This research applies machine learning to genetic data to distinguish harmless DNA variations from cancer-causing mutations. By treating DNA like a crime scene, the model learns to identify which genetic changes truly drive breast cancer risk, supporting more accurate diagnosis and informed clinical decision-making.

This research explores how chronic stress reshapes the brain through genetic mechanisms. By studying the stress-regulating gene MeCP2 in mice, the work shows how early-life stress can lock the brain into a heightened anxiety state, revealing biological pathways that may inform future treatments for stress-related mental health disorders.

Congenital heart defects are the leading cause of infant death from birth defects. This research develops a high-throughput method to test genetic mutations in key heart genes like TBX5, identifying which variants disrupt heart development. The approach improves diagnosis, informs gene therapy, and advances understanding of why hearts fail before birth.

Craniosynostosis occurs when skull sutures fuse too early, requiring risky surgeries. The researcher identified microRNA-200A as a key regulator of suture development. In mice lacking miR-200A, sutures fused prematurely, but adding extra miR-200A via gene therapy prevented fusion entirely. This breakthrough suggests a non-surgical future treatment for craniosynostosis.

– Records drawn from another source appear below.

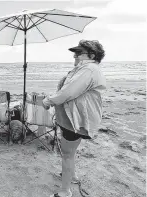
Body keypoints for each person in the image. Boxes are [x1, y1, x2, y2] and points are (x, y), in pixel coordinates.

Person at [42, 40, 106, 197]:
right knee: (71, 151)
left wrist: (48, 100)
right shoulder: (86, 69)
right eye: (74, 53)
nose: (75, 56)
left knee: (67, 154)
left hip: (75, 121)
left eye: (79, 53)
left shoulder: (89, 69)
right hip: (74, 119)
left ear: (92, 55)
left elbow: (68, 92)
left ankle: (65, 191)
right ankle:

Cleft lip formation may result from broken DNA enhancers—switches that control facial development genes. Scanning the genomes of 130 African children with clefts, this research identified harmful enhancer variants and confirmed their effects in mouse models. The disrupted enhancer likely regulates BMP2, offering new insight into cleft biology and future prevention.

This research focuses on developing reliable blood-based biomarkers to evaluate new treatments for hereditary frontotemporal dementia. By identifying an imbalance between two key molecules, progranulin and prosaposin, the work aims to provide accurate measures of treatment effectiveness and bring hope to families carrying this devastating genetic condition

This research investigates genetic variants that influence how premature babies respond to infections and oxygen shortages—two major causes of brain injury. By analysing the DNA of over 200 premature infants, the study identifies variants linked to later movement and learning difficulties, aiming to enable earlier prediction, prevention, and personalised care.

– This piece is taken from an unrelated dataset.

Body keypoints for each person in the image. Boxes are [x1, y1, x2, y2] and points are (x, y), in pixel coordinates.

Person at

This research studies the unusually long-lived Heliconius butterflies to uncover genetic mechanisms behind extended lifespan. By analysing DNA from butterflies across their lifespan, it aims to reveal evolutionary strategies for longevity that may inform future human ageing therapies. Understanding diverse animal lifespans could guide healthier ageing — without mythical “Fountains of Youth.”

A hidden evolutionary arms race unfolds between bacteria and the viruses that attack them. By understanding how bacteria cut and rearrange DNA through recombination, researchers can harness these mechanisms for precise gene editing. This work could enable powerful new treatments for genetic diseases, helping patients like the first personalised-therapy recipient, KJ.